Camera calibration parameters
*** Begin section ***
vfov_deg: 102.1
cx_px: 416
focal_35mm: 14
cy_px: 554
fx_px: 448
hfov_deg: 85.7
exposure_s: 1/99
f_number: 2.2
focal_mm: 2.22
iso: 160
*** End section ***
*** Begin section ***
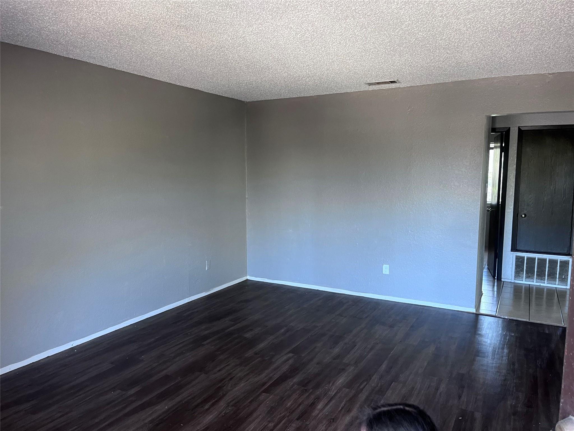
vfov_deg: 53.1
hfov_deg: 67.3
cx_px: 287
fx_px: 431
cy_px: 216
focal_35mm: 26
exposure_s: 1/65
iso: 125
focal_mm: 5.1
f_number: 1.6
*** End section ***
§ WHAT YOU HAVE TO DO: Write out exactly the lines that fall from the line with "vfov_deg: 53.1" to the line with "f_number: 1.6" in the records above, keeping both ends.

§ SOLUTION FOR THIS EXERCISE:
vfov_deg: 53.1
hfov_deg: 67.3
cx_px: 287
fx_px: 431
cy_px: 216
focal_35mm: 26
exposure_s: 1/65
iso: 125
focal_mm: 5.1
f_number: 1.6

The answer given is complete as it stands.